The sunny, cute 'n' clubby feel of ski-fields such as Rainbow, above Lake Rotoiti just an hour from Nelson, and Mt Lyford near Kaikoura, are increasingly appealing to the family market with accommodation on the fields or nearby and continued development of lifts, groomed terrain and cafes.

Mt Hutt in Canterbury is high enough to catch early snow and keep it - just as well in a season like last year's when some Canterbury fields missed out entirely. With three chairlifts, a base village with restaurants and creche, and full terrain park, Mt Hutt will cater to a healthy mix of Cantabrians, Australians and Japanese.
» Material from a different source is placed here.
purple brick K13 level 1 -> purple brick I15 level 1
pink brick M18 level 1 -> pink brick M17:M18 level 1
The jewel of the Wakatipu basin at Queenstown, Coronet Peak is putting a green edge on its pure white offering. Though extra power will be pumped into an extra contingent of snowmaking guns, the ski area is urging mountain users to be aware of the damage their four- wheel-drive cars can cause as they power up the mountain. Along with expanded parking space at the foot of the six-kilometre access road, Coronet has set up "hitching posts" on the outskirts of Queenstown so skiers can catch a ride with anyone with a spare seat. Solo drivers will be discouraged and, after 8.30am, will be directed to a low-altitude carpark.

Mountain manager Hamish McCrostie says the area's 203 snowguns will guarantee deep coverage of the entire ski area from opening day on June 7.
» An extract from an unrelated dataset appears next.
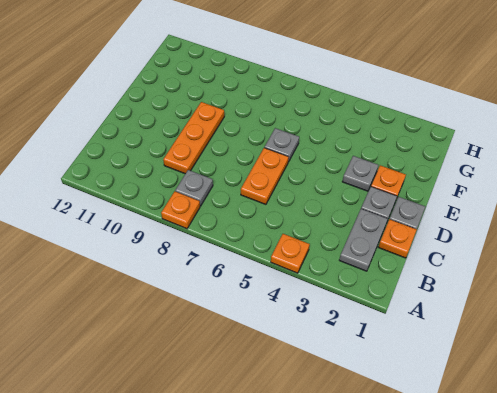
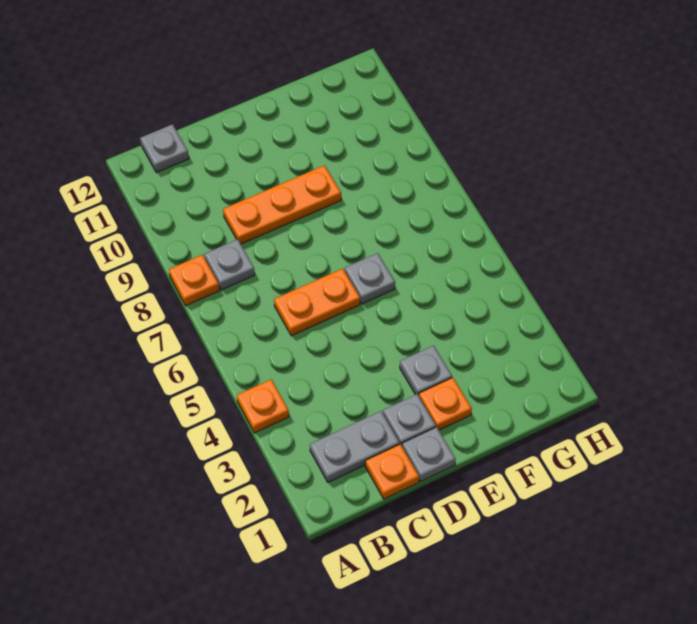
none -> grey plate B12 level 1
Over the valley at the Remarkables, sunshine (it faces north), great base facilities and access to alpine wilderness will attract family and tour groups keen on value for their money.

The Cardrona valley has the family-favourite alpine field on one side, and two of the most interesting areas on the other: Snow Park is a playground for aerialists, jumpers, tricksters and youth culture, with big music and barbecues most days. Next door, the kick-and- glide brigade thrill to the quiet pleasure of lightweight cross-country skiing on groomed trails at Snow Farm.

Wanaka's Treble Cone is 550 hectares of the most spectacular steep and scenic terrain, but has plenty for beginners and intermediates with long runs and a stylish base restaurant, kids' area and outdoor fireplace.

New Zealand now has some of the world's most expensive skiing. With Treble Cone busting through the $100-a-day pass barrier, New Zealand is playing in the same league as St Moritz, Chamonix, Aspen and Vail. Whether it offers similar value on service levels, reliability of snow cover and facilities is debatable. But on terrain, it certainly does.

The ski-fields say most people save by buying multiple-day passes or packages with ski hire, lessons, accommodation and travel.